Melbourne | Newborns can not imitate adults, a new study has found, contradicting decades old research that suggest babies can mimic hand gestures, facial expressions or vocal sounds in the first few weeks after birth.
After testing young infants repeatedly over their first couple of months, researchers found no evidence that very young infants are capable of imitation. Numerous studies from the 1980s and 90s indicated no imitation by newborns, while others claimed it was there, said Virginia Slaughter of the University of Queensland in Australia.
The main limitation of earlier work is that researchers presented infants with a limited number of gestures, Slaughter said. For example, in most studies, researchers only tested infants’ responses to an adult poking out her tongue and opening her mouth, she said. In many cases, the babies did poke their tongues out more after they saw an adult’s tongue poking.
However, the researchers did not have adults make any additional gestures or expressions, to see whether infants were truly imitating the adult’s behaviour. In the new study, researchers presented 106 infants with nine social and two non-social models and scored their responses at one, two, six and nine weeks of age.
The results showed that the infants did not imitate any of the behaviours that they observed. In response to the grownups they saw, they were just as likely to produce a different gesture as they were to produce a matching one. The findings now suggest that imitation is not an innate behaviour, but one that is learned in babies’ first months.

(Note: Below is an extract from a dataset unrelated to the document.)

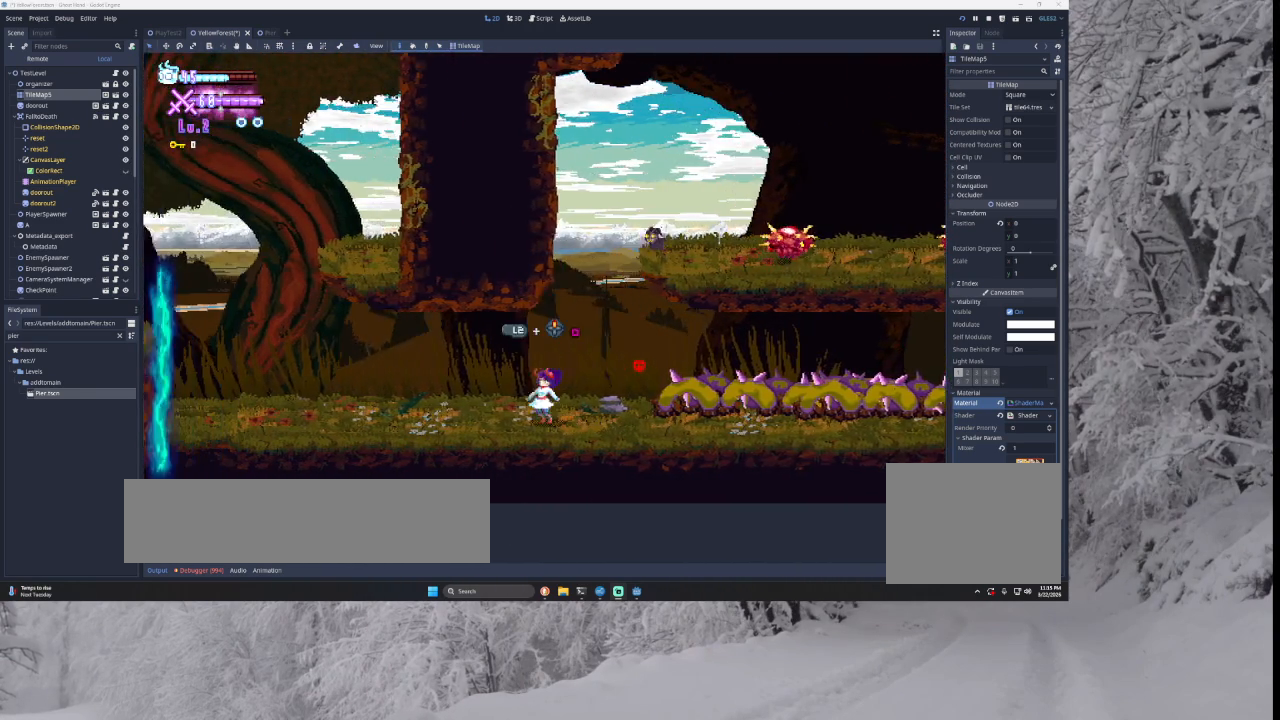
{"buttons": ["L1"], "left_stick": "center", "right_stick": "center", "events": [[167, "left_stick", "center"], [233, "L1", "down"], [233, "left_stick", "right"], [300, "left_stick", "center"], [400, "L1", "up"], [467, "L1", "down"]]}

In fact, babies might learn to imitate other people based on watching other people imitate them. Infants aren’t born with the ability to copy what other people do, but they acquire that skill during the first months of life, Slaughter said. One possibility is that being imitated plays a role in this acquisition, she said.
In another study from our lab, we found that parents imitate their babies once every two minutes on average; this is a powerful means by which infants can learn to link their gestures with those of another person, Slaughter said. The researchers are now analysing additional data from their study, extending into the second year of life. They say they want to know when infants really do begin to imitate and what factors may contribute to the emergence of this skill.